The Islamist group is known for its strong support of Pakistan's controversial blasphemy laws, and for its hardline support of the death penalty for those accused of committing blasphemy. Sunni Tehreek is vocal in its support of Mumtaz Qadri, the bodyguard who murdered Punjab's governor Salman Taseer after Taseer called for reform of blasphemy laws. Supporters of the organization assaulted the popular former pop-star Junaid Jamshed, and called for his prosecution under the blasphemy laws.
After the fragmenting and decline of the Muttahida Qaumi Movement, Pakistan Sunni Tehreek arose as the primary opposition to the Deobandi Banuri Mosque, headed by Nizamuddin Shamzai. The Pakistan Sunni Tehreek strongly opposed the giving of important religious posts to Deobandis. Its branch in Lahore publicly declared its opposition to the appointment of a Deobandi cleric as khateeb of Badshahi Mosque, and other similar appointments.

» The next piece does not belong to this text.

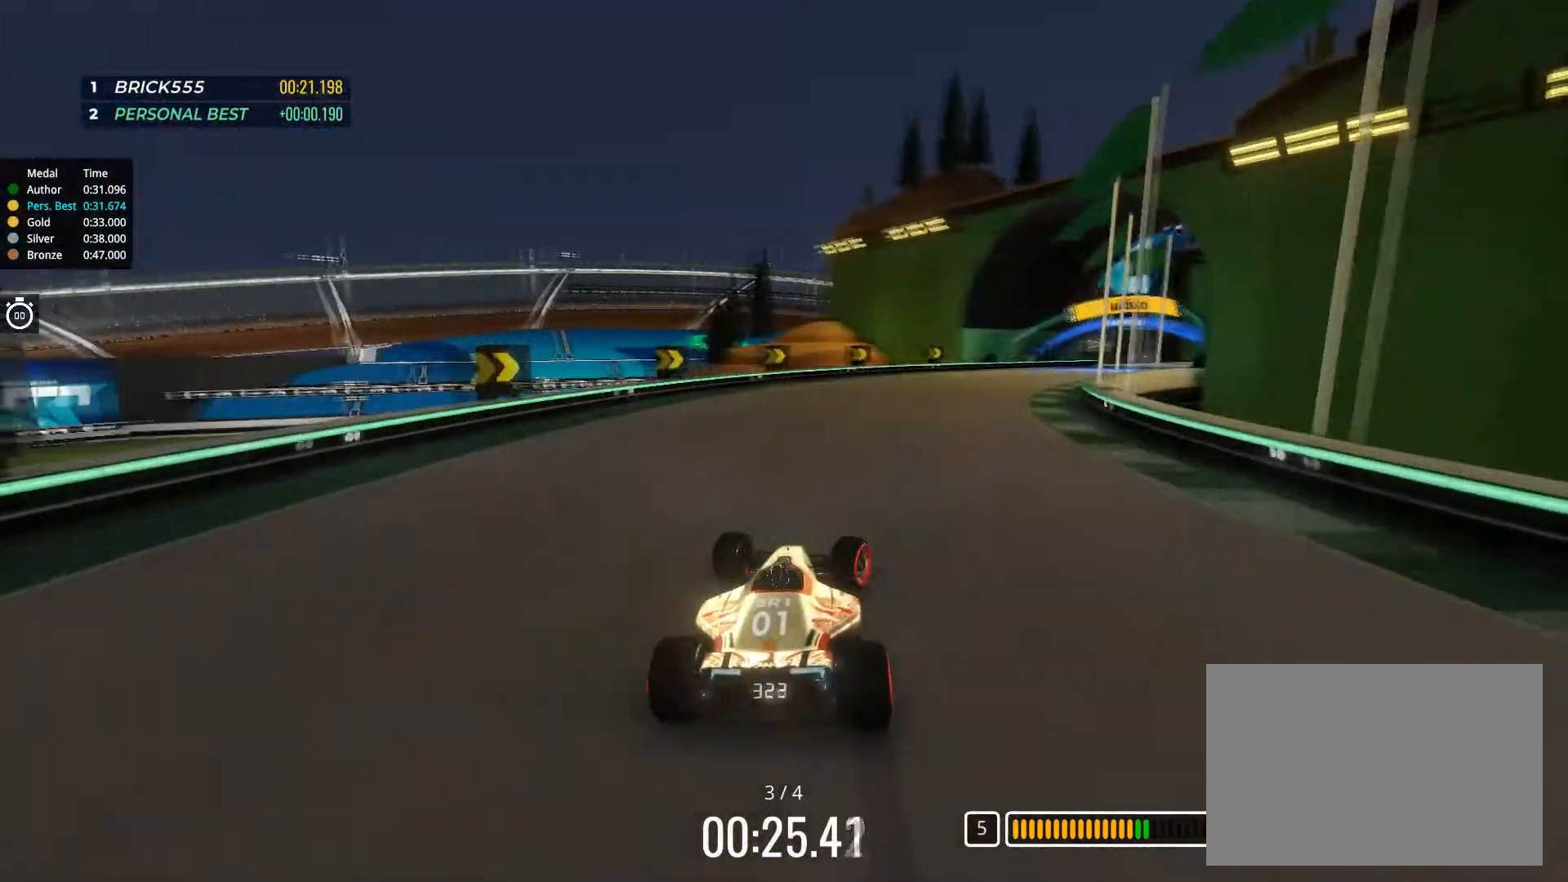
{"keys": ["right", "up"], "events": []}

In May 2001, sectarian riots broke out after Sunni Tehreek leader Saleem Qadri was assassinated by Sipah-e-Sahaba Pakistan, an anti-Shiite Deobandi militant group. His successor, Abbas Qadri, charged President Pervez Musharraf's regime with "patronising terrorists" and "standing between us and the murderers."
In April 2007, alleged Sunni Tehreek members opened gunfire on an Ahl al-Hadith mosque in Karachi. One worshiper was killed in the attack. After the attack, Western analysts described the movement as a radicalization of traditional beliefs in the Indian subcontinent.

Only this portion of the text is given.